My other rott mix is a 65lb rott/redbone coonhound bitch, and her coonhound side sometimes causes her to follow her nose into trouble, but she's still a total affection slut.
No matter what though, you still need to be prepared and able to handle large dogs.
What do I mean when I say "prepared and able to handle large dogs" ?
Well, let me use myself as an example. Yes, I'm a big strong man, but that's not the most important thing. The most important things are emotional and mental preparedness.
You MUST be the alpha, and you must be prepared to do what is necessary to deal with your dog.
I can make Jayne cower and roll with a strong look... and he loves and respects me, and I love and respect him, enough that I rarely have to.
When he does get upset, or over excited, I can usually calm him down with a word or a touch, or at worst a strong tone of command and a physical reminder.
USUALLY... but not always...
Jayne is well trained, and well socialized, with an even... in fact a laid back and lazy... demeanor and temperament; but like all dogs, he can get excited, or anxious, or agitated. Very rarely, again like any other dog, he can get excited or agitated enough that he can be difficult to handle.

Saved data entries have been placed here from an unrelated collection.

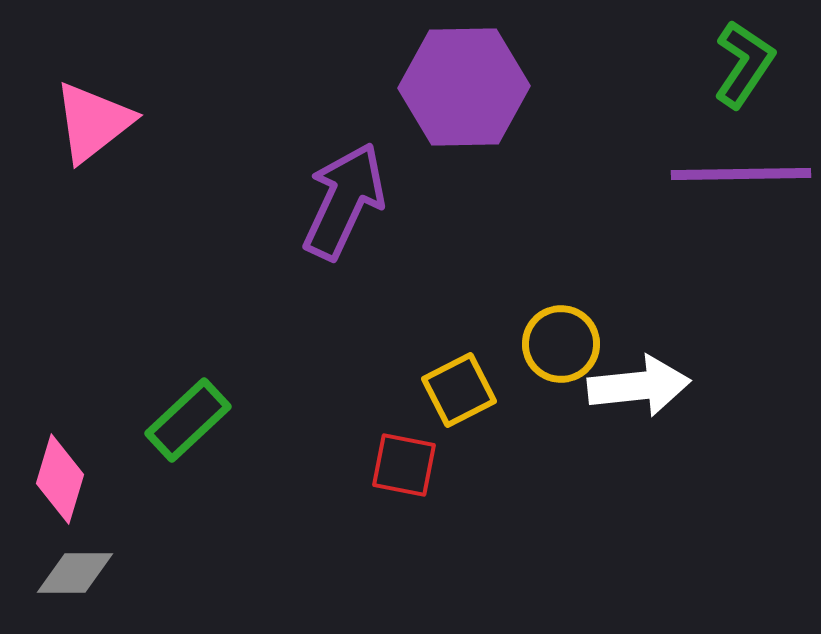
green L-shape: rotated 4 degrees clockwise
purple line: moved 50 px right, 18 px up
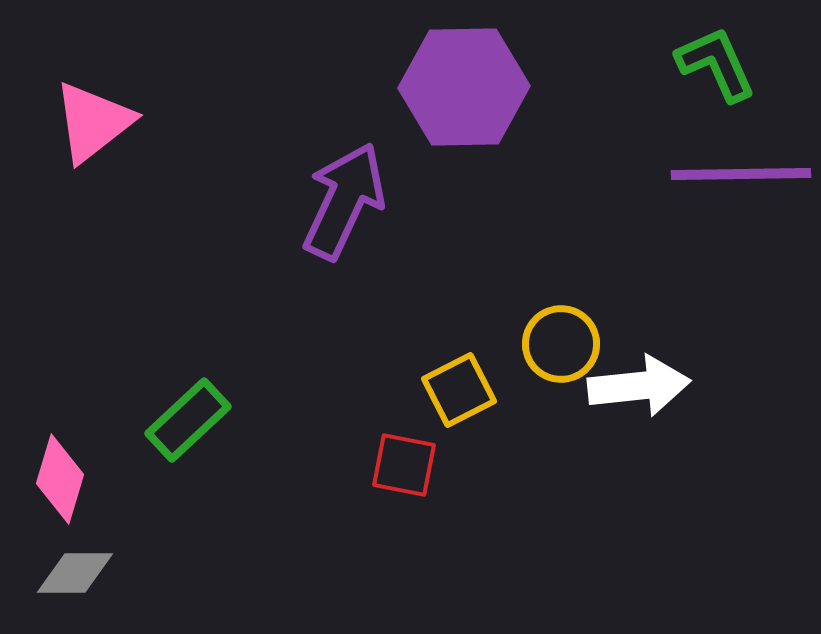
green L-shape: moved 28 px left; rotated 58 degrees counterclockwise
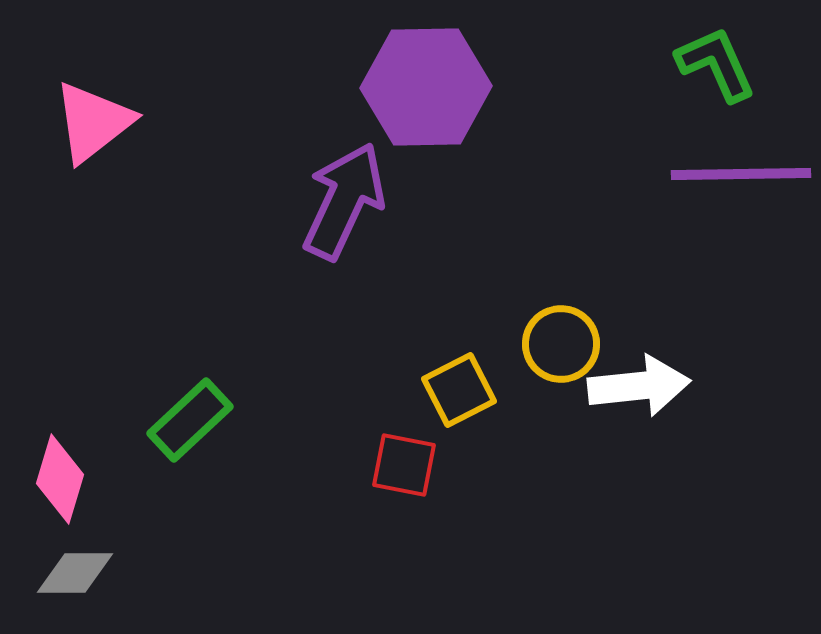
purple hexagon: moved 38 px left
green rectangle: moved 2 px right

If he gets so excited or scared that his instincts overwhelm his pack conditioning, I'm big enough, strong enough, and mean enough to back him down, and hold him down if necessary.
And he knows it...
If as an absolute last resort he is driven mad by something, and I am unable to back him down, calm him down, get him back under control or otherwise safely restrain or isolate him from those he could harm... I am prepared to kill him.
And he knows it...
It may sound silly to you, but anyone who works with dogs will understand this... A properly socialized dog knows when you are bigger and stronger and meaner than he is... he especially knows whether you're willing to kill him if you have to. That's how their world works.
Understand, I have raised Jayne from first separation, and love this dog as a member of my own family... but I also recognize a dog is a dog, not a child; and 130lbs of out of control and maddened muscle and teeth is a danger that must be brought under control or stopped, by whatever means necessary.
When you own big dogs... that's what you MUST understand, and be prepared for. If you are not, you have NO DAMN BUSINESS owning a big dog.